Kebanyakan orang mengaitkan hal itu dengan isu-isu seismik, memecah belah yang harus dihadapi liga dalam beberapa tahun terakhir, mulai dari pandemi coronavirus hingga sejumlah proposal pecah belah dan sejumlah kasus keuangan.
Namun, ada yang meyakini bahwa perubahan keanggotaan liga yang semakin bergulir telah memainkan peran: Dana kekayaan kedaulatan dan kelompok ekuitas swasta lebih bersedia untuk menanggung kerugian dan lebih sedikit peduli dengan kesehatan keseluruhan permainan dibandingkan pendahulunya.
“Hal ini hanya akan semakin memburuk,” kata Trevor East, mantan eksekutif televisi yang menjadi arsitek visi asli Premier League. “Integritas liga adalah segalanya, tetapi mereka akan diuji pada setiap kesempatan di masa depan.”
Semangat kompetitif liga itu juga menjadi masalah. Sebagian dari kontroversi terkait dengan pengurangan poin untuk Everton dan klub lainnya, Nottingham Forest, adalah bahwa liga tidak memiliki sanksi tetap untuk pelanggaran keuangan: Everton awalnya dicabut 10 poin, kemudian dikurangi menjadi enam, tetapi Forest hanya empat.
Namun, itu sengaja dilakukan: Pada tahun 2020, klub-klub Premier League memutuskan untuk tidak mengukuhkan tarif-tarif spesifik dalam peraturan liga, sebagian dengan harapan ketidakpastian tersebut dapat bertindak sebagai penghalang dan sebagian lagi karena keyakinan bahwa beberapa tim akan mulai melihatnya sebagai biaya operasional biasa.
Jenis analisis jangka pendek seperti itu, kata Dr. Philippou, merupakan hal yang khas dari pemikiran yang telah membawa Premier League ke titik di mana pemerintah dengan wajar dapat mengusulkan regulasi. “Liga selalu memiliki kebiasaan untuk berkonsentrasi pada hal-hal tertentu, jangka pendek,” katanya tentang liga, “daripada melihat masalah sebenarnya dan melihat apa yang perlu dilakukan untuk mencapai keseimbangan kompetitif.”
Fakta bahwa liga itu telah menunjukkan kesediaannya untuk menggunakan kekuasaannya untuk menghukum anggotanya, bagi sebagian eksekutif, dapat dilihat sebagai bukti bahwa peraturan itu memiliki gigi: versi administratif dari pengamatan Voltaire bahwa di Inggris “bagus untuk sesekali membunuh seorang admiral, untuk mendorong yang lain.”
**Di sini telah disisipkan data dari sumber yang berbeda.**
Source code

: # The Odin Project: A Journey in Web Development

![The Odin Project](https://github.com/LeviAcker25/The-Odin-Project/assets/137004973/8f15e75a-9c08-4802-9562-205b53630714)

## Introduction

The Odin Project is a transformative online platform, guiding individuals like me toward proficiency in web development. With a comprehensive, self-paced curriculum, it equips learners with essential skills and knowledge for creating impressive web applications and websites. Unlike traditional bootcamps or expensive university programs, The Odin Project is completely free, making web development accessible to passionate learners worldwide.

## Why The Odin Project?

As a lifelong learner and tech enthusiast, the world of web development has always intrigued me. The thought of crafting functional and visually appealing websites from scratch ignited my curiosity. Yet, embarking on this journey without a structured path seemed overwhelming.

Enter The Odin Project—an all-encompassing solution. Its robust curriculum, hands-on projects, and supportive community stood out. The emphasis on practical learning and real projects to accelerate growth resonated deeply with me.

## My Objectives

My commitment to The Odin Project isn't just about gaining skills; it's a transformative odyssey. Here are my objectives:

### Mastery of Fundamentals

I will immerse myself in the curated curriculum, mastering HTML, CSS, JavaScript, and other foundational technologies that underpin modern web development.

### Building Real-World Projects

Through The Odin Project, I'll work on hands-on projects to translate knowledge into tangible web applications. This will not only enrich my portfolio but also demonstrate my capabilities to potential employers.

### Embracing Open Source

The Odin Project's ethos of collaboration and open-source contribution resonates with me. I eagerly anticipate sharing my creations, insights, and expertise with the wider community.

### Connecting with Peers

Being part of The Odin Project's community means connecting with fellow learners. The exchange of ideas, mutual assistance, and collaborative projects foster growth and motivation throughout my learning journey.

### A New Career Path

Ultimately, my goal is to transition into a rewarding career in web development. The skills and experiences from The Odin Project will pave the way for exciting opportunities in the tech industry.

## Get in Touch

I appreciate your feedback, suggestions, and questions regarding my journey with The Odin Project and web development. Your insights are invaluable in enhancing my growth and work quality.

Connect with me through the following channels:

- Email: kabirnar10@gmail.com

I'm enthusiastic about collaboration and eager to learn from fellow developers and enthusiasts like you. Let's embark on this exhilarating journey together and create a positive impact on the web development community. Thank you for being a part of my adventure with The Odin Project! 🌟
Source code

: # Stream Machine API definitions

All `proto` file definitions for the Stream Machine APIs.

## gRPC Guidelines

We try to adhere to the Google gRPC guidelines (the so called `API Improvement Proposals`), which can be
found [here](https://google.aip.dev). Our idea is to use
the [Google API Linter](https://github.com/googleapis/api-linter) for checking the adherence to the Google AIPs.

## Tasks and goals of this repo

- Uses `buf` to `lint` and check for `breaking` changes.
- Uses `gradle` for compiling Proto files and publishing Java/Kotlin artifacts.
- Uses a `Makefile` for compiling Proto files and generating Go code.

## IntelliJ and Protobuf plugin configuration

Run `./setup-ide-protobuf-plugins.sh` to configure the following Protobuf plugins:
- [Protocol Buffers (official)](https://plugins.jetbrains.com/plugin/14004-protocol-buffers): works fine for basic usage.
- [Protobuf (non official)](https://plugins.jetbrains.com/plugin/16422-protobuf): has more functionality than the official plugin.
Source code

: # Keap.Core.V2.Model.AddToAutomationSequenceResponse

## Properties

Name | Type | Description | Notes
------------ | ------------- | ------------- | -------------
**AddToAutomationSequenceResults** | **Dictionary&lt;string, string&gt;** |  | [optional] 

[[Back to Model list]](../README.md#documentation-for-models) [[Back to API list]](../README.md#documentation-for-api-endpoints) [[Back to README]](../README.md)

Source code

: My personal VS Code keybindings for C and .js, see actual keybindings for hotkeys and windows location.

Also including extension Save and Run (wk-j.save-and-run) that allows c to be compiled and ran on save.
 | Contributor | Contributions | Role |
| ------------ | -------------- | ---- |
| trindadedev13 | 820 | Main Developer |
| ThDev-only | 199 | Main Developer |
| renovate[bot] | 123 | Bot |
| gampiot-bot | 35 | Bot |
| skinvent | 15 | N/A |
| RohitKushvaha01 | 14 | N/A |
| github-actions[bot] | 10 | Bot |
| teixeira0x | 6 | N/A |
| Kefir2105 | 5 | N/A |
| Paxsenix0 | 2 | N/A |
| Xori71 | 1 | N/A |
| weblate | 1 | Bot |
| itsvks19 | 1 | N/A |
Berbicara kepada para pembuat kebijakan pekan ini, Mr. Masters mengakui bahwa ini “telah menjadi periode sulit bagi liga” dan bahwa melihat tim mereka dihukum telah sulit bagi para penggemar. “Tetapi jika kita memiliki aturan keuangan, kita harus menegakkannya,” katanya.
Tidak banyak dalam dunia sepak bola yang khawatir bahwa masalah Premier League akan meredupkan daya tariknya. Bahkan bayangan bahwa prestasi Manchester City mungkin akan dicemari mungkin, seiring waktu, akan menjadi cerita menarik lainnya dalam opera sabun global.
Namun, kekacauan ini sepertinya akan terus berlanjut. Bulan lalu, Leicester City dipromosikan kembali ke Premier League setelah satu musim absen. Klub tersebut sudah dituduh melanggar peraturan keuangan selama masa tinggal terakhirnya. Mereka juga akan dikenai pengurangan poin.
Andrew Das memberikan laporannya dari London.